ÇEKYATIN İÇİNDE ÇOCUK

BAK Kadıköy’ün 2005 yılında kurulan her türlü bilgiye, beceriye ve donanıma sahip güzel bir ekip olduğunu dile getiren Meral Ebru Sözer, “Bizim ekibimizde cinsiyet yok. Hepimiz insanız. Bunu çok seviyoruz. Afet alanında ortalama 300 arama ve kurtarmacı erkeğin içinde 6 kadındık. Başka belediyeden bir kadın arkadaş daha vardı. Üstümüzü değiştirirken ve tuvalete giderken zorluk yaşadık. Ama birbirimize sahip çıktık.” diyerek devam ettiği konuşmasını şöyle sürdürdü; “Enkaz alanında şunu fark ettim. Her şey o kadar boş ki. Hayatımızda önemlerimiz farklı olmalı. O kadar boş şeylere hırs yapıyoruz ki. Hırslara ve birbirini kırmaya gerek yok. Alanda şunu da gördük. Eğer eşyalar sabitlenmiş, doğru hareketler yapılmış olsaydı ve kaçış pozisyonunda merdiven boşluğunda olunmasaydı hayatta kalma oranı artacaktı. 12 yıldır afetler ile ilgili eğitmenlik yapıyorum. Afet alanından döndükten sonra verdiğim eğitimlerde eşyaların sabitlenmesinin, doğru davranışı öğrenmenin ve sakinliği korumanın öneminin üzerinde basa basa duruyorum.”

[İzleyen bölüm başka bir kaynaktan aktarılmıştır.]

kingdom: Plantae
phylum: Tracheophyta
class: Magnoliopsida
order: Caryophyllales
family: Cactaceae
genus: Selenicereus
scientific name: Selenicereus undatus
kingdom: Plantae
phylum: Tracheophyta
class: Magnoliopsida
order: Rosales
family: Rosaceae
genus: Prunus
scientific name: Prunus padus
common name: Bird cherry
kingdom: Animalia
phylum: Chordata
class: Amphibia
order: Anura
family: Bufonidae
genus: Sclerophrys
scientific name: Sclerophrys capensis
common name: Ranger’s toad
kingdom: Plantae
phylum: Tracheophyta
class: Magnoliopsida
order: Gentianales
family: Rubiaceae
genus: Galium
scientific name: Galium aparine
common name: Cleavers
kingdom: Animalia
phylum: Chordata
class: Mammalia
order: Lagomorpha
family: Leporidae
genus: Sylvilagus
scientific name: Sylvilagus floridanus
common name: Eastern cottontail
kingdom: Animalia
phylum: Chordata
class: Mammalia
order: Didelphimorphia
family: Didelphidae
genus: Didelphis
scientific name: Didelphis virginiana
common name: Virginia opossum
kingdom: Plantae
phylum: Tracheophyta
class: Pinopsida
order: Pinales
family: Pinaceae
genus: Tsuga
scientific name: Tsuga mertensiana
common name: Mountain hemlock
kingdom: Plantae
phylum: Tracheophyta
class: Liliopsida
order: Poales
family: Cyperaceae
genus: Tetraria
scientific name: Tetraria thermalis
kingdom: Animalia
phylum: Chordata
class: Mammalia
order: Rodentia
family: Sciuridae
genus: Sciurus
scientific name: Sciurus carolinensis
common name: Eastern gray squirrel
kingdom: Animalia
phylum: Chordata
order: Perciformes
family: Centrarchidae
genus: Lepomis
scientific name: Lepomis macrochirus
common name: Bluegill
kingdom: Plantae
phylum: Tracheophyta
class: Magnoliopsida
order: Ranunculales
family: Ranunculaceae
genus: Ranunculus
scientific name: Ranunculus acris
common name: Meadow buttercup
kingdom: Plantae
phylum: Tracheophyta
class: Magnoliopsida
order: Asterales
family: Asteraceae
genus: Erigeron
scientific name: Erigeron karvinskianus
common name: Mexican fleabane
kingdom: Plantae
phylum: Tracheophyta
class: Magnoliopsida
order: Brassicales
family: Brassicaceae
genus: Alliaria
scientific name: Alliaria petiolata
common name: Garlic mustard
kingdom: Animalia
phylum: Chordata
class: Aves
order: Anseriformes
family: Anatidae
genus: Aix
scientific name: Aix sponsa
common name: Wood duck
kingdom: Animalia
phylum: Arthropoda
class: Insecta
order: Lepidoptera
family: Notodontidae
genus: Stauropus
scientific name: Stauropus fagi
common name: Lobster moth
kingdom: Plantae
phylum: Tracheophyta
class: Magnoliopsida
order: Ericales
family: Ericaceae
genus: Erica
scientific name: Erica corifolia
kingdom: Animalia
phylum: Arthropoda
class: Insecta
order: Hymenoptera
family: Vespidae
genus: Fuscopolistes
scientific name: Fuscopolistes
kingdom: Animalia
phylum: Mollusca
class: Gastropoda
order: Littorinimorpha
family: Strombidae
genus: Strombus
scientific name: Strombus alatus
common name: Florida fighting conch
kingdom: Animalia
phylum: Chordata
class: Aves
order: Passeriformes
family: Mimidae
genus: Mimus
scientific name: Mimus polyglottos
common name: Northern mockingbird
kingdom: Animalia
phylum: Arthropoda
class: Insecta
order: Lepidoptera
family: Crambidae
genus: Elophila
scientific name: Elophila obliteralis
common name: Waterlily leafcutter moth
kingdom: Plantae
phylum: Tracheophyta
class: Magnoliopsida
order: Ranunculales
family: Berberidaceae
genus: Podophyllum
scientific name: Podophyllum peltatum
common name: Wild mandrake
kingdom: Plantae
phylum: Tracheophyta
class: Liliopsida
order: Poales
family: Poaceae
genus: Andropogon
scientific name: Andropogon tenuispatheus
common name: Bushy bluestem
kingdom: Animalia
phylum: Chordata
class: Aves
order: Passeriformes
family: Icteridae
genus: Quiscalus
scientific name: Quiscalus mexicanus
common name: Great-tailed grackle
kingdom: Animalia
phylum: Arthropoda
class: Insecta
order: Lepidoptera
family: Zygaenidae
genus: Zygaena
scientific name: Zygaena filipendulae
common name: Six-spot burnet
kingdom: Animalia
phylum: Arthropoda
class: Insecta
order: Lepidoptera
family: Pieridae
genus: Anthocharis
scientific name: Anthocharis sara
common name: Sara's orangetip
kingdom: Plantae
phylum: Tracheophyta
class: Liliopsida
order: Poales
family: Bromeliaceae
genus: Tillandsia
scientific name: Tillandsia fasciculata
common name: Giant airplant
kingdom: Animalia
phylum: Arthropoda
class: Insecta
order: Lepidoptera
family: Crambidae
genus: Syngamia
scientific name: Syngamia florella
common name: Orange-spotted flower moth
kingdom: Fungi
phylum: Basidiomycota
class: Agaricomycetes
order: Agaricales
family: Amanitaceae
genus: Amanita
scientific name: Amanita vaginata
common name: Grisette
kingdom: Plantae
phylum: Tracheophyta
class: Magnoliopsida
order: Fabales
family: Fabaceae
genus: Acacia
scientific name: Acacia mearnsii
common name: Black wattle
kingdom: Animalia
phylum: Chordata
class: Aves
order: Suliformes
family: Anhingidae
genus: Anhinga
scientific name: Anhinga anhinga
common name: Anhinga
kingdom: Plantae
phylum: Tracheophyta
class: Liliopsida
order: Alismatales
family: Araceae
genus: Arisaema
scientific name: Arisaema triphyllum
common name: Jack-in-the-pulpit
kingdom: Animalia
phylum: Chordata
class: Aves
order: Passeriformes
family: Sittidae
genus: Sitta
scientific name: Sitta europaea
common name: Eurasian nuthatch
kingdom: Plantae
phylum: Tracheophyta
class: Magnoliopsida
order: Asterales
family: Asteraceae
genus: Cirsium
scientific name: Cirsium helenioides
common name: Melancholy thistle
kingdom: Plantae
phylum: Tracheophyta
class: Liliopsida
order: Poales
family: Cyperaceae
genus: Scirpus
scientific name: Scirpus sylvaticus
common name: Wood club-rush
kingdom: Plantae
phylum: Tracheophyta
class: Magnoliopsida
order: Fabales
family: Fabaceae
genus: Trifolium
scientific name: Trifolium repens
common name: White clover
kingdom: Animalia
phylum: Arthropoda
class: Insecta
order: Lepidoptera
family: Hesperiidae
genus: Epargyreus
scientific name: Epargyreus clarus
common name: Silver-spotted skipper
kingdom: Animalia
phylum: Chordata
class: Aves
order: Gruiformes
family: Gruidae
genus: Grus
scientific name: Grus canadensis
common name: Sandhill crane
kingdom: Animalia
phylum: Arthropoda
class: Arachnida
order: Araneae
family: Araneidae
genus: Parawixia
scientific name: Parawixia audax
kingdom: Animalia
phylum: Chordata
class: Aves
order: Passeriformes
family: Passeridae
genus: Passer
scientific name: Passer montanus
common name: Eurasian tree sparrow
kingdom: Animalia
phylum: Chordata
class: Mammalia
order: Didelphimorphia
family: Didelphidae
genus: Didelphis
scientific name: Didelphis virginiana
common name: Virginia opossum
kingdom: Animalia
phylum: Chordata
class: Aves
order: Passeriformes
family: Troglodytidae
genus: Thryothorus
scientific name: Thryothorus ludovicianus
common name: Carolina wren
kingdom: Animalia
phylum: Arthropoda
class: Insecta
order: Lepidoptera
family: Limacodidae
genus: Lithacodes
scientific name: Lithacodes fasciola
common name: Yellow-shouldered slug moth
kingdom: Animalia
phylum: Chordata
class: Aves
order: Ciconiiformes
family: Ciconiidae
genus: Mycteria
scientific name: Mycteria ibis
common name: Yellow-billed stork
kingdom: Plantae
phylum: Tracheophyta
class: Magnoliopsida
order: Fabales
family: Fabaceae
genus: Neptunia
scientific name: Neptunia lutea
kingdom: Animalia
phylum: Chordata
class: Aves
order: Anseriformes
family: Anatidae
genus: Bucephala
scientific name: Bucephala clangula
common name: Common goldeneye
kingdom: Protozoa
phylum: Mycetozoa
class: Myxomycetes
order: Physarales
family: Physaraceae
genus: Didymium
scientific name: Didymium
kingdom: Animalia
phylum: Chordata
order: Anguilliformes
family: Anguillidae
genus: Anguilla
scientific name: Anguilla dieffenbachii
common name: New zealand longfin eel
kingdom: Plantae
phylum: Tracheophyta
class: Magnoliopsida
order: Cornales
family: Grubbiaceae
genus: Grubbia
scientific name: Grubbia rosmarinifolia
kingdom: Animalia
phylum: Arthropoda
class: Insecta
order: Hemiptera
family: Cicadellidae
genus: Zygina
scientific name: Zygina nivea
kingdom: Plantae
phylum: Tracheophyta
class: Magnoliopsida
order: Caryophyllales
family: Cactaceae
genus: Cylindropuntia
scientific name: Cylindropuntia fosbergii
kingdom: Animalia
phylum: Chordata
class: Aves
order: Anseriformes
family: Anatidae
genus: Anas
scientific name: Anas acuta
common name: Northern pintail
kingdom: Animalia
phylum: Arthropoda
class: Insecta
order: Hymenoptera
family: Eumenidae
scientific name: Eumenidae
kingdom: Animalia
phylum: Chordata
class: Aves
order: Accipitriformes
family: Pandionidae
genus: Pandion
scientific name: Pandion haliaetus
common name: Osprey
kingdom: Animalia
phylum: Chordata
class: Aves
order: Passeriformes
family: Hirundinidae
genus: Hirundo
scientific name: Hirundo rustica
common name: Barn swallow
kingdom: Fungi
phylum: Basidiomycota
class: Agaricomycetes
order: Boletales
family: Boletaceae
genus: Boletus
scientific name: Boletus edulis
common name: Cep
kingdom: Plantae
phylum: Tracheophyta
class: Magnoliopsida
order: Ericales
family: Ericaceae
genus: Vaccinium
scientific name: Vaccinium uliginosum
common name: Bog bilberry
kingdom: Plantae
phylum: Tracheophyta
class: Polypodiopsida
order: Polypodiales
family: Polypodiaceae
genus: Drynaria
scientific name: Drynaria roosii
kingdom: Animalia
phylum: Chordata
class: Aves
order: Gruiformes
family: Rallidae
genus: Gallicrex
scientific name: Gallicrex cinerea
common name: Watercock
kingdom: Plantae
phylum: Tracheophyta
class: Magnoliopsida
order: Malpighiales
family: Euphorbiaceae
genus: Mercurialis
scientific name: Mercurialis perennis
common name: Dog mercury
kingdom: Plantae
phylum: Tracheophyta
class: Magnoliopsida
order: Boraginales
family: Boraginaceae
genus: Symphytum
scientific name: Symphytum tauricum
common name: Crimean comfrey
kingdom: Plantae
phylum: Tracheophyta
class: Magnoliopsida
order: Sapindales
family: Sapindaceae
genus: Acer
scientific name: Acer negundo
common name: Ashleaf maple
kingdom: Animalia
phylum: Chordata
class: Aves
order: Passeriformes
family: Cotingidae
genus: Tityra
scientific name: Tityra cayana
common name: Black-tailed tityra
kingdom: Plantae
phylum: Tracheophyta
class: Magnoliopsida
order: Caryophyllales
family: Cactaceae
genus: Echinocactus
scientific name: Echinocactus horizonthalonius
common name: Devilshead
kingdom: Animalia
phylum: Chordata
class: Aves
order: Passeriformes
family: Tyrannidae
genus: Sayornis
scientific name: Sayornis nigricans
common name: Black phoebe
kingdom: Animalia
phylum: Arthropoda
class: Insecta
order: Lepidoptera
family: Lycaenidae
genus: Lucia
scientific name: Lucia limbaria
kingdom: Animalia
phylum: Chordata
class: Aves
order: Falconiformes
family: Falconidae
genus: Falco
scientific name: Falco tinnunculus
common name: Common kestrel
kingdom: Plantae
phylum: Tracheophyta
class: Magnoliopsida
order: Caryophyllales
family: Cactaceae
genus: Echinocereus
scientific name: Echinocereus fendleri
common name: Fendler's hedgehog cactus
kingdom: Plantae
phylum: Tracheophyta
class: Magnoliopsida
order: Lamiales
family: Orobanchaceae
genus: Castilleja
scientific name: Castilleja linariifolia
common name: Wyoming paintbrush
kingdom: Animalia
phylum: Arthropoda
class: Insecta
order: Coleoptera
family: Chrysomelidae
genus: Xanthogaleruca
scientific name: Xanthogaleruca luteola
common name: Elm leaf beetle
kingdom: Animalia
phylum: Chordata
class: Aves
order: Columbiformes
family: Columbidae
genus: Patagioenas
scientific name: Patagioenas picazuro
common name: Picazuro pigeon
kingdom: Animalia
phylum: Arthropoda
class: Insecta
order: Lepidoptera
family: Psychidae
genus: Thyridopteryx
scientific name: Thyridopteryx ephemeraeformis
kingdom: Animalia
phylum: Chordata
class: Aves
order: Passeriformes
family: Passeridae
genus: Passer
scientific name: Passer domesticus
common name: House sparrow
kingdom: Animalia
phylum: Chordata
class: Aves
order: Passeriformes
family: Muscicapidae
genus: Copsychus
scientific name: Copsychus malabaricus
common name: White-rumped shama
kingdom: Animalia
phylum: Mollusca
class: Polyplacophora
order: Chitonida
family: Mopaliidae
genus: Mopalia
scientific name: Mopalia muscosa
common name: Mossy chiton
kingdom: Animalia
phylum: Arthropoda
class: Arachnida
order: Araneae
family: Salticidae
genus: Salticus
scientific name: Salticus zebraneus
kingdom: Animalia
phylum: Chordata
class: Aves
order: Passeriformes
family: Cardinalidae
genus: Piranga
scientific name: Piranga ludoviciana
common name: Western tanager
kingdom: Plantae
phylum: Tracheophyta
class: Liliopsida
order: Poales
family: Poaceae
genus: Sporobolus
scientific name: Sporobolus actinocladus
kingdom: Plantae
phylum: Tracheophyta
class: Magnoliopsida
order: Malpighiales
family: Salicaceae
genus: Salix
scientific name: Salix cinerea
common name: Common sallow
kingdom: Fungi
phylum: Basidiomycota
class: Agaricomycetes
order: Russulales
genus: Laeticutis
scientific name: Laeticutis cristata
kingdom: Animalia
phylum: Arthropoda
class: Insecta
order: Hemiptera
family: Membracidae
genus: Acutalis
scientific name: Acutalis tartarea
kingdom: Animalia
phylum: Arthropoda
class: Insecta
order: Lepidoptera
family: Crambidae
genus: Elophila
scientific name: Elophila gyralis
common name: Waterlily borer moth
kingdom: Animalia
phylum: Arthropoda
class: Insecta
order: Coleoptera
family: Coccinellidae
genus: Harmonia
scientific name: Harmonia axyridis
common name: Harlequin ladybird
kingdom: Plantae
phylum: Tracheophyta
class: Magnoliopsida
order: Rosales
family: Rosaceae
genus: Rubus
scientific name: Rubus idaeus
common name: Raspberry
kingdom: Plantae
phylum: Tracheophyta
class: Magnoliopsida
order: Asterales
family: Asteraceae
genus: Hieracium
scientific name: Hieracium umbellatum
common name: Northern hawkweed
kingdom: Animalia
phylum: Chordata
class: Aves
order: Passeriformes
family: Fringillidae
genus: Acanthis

Enkaz alanında bir kişinin “Abla evim 8. katta. 2 yaşındaki bebeğimi o korkuyla çekyatın içine attım ve üstüne yattım.” demesinin kendisini dehşete düşürdüğünü söyleyen ve  o anı anlatırken hala aynı tedirginliği yaşayan Meral Ebru Sözer, şöyle devam etti; “Ne yaptın dedim. Ya enkaz olsaydı. Sen sağ çıkmasaydın biz o bebeğin orada olduğunu bilmeyecektik ve görmeyecektik. O yüzden doğru davranışı bilmek ve sakin olmak çok önemli.”

“KİMSE VAR MI?”

“Herkes gibi ilk gittiğimde şok oldum. İnsanların bana ihtiyacı olduğunu bildiğim için hemen çalışmaya başladım” diyerek yaşadıklarını anlatmaya başlayan Duygu Ezgi Demircan ise şöyle devam ediyor: “İnsanların eşyaları ve içerden çıkan ilk cansız beden beni çok etkiledi. Ama çalıştım. İş bittikten sonra artık dönüyoruz dememiz orada beni vurdu açıkçası. ‘Kimse var mı’ cümlesi ilk söylendiğinde bana o kadar ağır geldi ki. Bir cümle bu kadar mı anlamlı olabilir dedim. Hala o cümleyi duyduğumda içim yanıyor ve artık çok farklı hissettiriyor. Örneğin evde bile kimse var mı diye sormak farklı şeyler çağrıştırıyor. O cümleye karşı hiç ses verilmemesi bir boşluk hissettirdi. Çok kötü bir duygu. O yüzden anlatılamaz.”

NE İŞİN VAR BAKIŞI

Sürsürü Mahallesi’nde Dilek Apartmanı’nın enkazında çalıştıklarını belirterek konuşmasına başlayan Ezgi Göçer, “Dışarıdan enkaza bakarken duyguların üst düzeye çıktığı bir durum vardı. Bir arama ve kurtarmacı olarak enkazda görev almaya başladığımda duygularımı bir kenara bırakmak zorundaydım. Çalışma yürüttüğümüz enkazda 87 yaşında bir teyzenin olduğu biliniyordu. Oğlu benim yanımda annesinin büyük ihtimal cansız olarak çıkarılacak bedenini bekliyordu. O yüzden annesinin cansız bedenini soğukkanlılıkla ve bize yardımcı olarak bekleyen biri varken tedirginlik, korku ve üzüntü gibi duygularımı tamamen bir kenara bırakarak yardım etmeye odaklanmalıyım diyorsunuz. Hem enkazda hem gelen yardımların teslim edilmesinde hem de çadır kurulmasında görev aldık. Takım olarak çalıştık. Çok üzücü bir tecrübeydi.” şeklinde konuştu.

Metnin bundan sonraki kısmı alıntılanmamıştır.